En effet, ceux qui ont refusé de suivre les sentiers battus soigneusement tracés par la junte militaire au pouvoir sont désormais tombés dans le collimateur des militaires qui ne lésinent pas sur les moyens afin de leur imposer une « conduite exemplaire » à tenir.
C’est ainsi que le journaliste Aliou Touré, directeur de publication du journal « Le démocrate » qui lors d’une conférence de presse avait réclamé la libération de son confrère Mohamed Youssouf Bathily, dit Ras Bath, inculpé et écroué le 13 mars après avoir déclaré que l’ex Premier ministre Soumeylou Boubeye Maiga a été assassiné, s’est trouvé aussi sous les menaces de la junte. Après la conférence de presse, le journaliste Aliou Touré révèle qu’il avait été enlevé par des hommes cagoulés et conduit à une destination inconnue jusqu’à sa libération. Le président de la maison de la presse a décrié ce comportement qui n’honore par l’État et plus précisément les dirigeants actuels du Mali.
Pour lui, c’est la meilleure manière de véhiculer une mauvaise image du pays à l’étranger.
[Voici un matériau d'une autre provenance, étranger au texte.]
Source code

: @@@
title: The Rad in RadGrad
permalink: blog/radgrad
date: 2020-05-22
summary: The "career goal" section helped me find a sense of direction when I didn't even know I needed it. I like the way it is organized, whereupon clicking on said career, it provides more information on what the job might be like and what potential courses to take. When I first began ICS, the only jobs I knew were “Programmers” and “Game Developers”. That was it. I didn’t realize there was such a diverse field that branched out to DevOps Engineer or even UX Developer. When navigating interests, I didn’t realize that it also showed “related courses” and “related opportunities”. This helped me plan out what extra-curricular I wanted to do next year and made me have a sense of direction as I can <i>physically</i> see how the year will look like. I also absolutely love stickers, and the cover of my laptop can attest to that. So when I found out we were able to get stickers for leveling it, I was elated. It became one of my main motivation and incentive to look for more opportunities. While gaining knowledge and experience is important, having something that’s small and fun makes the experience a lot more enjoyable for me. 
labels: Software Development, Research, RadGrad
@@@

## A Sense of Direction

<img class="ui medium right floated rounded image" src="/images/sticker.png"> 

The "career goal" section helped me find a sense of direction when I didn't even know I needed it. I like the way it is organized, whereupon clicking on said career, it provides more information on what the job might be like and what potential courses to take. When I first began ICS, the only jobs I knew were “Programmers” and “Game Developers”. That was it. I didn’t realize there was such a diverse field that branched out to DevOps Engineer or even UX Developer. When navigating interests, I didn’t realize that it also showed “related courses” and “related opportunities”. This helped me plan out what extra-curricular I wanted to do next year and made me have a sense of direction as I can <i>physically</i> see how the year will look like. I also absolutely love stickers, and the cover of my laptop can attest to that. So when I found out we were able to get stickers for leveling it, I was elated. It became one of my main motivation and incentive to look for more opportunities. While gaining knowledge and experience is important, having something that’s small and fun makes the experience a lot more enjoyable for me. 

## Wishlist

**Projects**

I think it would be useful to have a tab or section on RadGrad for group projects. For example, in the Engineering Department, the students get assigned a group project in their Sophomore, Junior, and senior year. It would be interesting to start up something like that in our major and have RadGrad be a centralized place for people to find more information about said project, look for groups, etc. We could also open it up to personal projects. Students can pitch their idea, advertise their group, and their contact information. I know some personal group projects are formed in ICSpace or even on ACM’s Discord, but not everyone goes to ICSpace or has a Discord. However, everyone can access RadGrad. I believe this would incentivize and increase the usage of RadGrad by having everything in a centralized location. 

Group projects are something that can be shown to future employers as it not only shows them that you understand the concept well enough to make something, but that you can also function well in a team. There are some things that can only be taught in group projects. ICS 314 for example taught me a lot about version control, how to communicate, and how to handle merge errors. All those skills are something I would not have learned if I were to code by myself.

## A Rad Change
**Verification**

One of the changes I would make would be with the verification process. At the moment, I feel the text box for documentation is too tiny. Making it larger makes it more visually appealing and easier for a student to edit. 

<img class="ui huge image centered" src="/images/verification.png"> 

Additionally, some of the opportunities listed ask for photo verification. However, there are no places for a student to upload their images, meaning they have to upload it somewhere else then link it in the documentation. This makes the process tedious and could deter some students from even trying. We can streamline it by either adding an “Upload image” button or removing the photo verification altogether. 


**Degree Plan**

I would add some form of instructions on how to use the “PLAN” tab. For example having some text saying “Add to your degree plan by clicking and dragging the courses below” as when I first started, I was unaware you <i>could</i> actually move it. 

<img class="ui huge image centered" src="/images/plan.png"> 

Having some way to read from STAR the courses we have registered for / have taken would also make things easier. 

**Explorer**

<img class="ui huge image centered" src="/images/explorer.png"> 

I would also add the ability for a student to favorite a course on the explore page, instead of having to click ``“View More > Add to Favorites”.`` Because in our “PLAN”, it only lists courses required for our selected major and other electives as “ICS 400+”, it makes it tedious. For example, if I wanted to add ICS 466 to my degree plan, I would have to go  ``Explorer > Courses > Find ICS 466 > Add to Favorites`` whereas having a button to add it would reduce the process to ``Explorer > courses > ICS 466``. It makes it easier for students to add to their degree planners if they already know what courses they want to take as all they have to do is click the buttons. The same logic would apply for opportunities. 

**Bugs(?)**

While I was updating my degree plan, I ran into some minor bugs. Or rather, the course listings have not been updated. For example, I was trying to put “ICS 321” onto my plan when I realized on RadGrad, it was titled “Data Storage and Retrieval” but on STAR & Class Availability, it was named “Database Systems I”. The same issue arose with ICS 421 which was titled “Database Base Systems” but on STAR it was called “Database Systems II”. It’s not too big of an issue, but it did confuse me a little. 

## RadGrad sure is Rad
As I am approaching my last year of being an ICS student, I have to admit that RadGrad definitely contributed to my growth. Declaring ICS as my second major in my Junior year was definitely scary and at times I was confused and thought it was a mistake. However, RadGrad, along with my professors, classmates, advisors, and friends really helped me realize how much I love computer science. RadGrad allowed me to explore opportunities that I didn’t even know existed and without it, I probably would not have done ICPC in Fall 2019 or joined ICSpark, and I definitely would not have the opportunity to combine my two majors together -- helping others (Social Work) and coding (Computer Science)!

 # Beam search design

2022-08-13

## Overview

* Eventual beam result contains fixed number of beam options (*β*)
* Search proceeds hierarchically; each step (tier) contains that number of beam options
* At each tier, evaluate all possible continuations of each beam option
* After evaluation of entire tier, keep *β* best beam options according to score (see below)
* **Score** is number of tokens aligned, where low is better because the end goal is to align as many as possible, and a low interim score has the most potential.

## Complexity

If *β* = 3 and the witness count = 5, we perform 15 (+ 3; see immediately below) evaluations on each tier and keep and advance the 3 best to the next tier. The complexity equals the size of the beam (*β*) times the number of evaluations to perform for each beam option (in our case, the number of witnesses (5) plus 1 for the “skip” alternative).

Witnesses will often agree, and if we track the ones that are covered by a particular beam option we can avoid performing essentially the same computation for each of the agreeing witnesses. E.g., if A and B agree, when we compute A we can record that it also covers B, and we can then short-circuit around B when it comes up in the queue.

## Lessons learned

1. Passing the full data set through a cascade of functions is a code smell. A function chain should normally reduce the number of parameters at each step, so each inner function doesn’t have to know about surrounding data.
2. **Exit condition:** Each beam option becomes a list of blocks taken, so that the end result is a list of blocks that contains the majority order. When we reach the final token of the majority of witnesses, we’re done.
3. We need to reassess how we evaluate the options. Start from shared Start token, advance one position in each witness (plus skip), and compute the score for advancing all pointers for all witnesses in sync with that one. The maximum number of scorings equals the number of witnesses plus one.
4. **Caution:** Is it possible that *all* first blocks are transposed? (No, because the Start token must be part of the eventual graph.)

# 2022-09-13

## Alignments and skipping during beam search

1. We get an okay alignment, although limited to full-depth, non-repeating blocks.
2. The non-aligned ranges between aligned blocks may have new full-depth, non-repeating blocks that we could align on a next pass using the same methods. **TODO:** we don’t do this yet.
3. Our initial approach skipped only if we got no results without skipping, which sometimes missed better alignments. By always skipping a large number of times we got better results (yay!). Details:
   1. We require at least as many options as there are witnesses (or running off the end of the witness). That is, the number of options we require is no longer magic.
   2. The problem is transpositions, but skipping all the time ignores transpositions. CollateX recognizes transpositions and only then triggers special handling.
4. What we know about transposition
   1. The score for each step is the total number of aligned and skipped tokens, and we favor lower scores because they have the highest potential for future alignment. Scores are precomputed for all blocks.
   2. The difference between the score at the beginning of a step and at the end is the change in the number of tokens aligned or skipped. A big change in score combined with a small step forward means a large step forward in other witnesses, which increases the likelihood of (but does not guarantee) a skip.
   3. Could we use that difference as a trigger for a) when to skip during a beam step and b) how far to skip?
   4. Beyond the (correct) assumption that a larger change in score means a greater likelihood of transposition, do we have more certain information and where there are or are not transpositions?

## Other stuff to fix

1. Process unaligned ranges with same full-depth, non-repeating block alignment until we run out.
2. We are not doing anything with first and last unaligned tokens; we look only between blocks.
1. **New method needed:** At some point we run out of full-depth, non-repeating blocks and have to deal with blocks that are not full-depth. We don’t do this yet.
Quoiqu’il en soit, c’est l’Etat malien chargé de sécuriser les citoyens du pays, qui sera tenu pour responsable d’un tel acte pour le moins grave.
Le barreau du Mali n’est pas resté insensible à cette affaire en déclarant qu’il « exhorte l’État à se conformer à ses engagements » et de préciser que « toute personne privée de liberté » ne peut être « gardée que dans des lieux de détention officiellement reconnus et doit être présentée à un magistrat compétent dans un délai prévu par la Constitution du Mali ».
Le journaliste a été porté disparu depuis le jeudi passé, mais retrouvé « sain et sauf à Bamako le dimanche passé », selon la cellule de crise mise en place par ses confrères après sa disparition.
Ce climat délétère qui caractérise désormais l’exercice du métier des journalistes de la presse indépendante au Mali, suscite désormais des critiques de plusieurs associations dont l’ONG Reporters sans frontières, qui a fait part des véritables difficultés que rencontrent ces journalistes dans un environnement désormais hostile à la liberté d’expression.
On ne saurait s’attendre à une meilleure situation sous un régime d’exception, qui ne pourra pas faire exception au principe sacro-saint de toute dictature qui est de nature à réduire au silence toutes les voix discordantes au régime.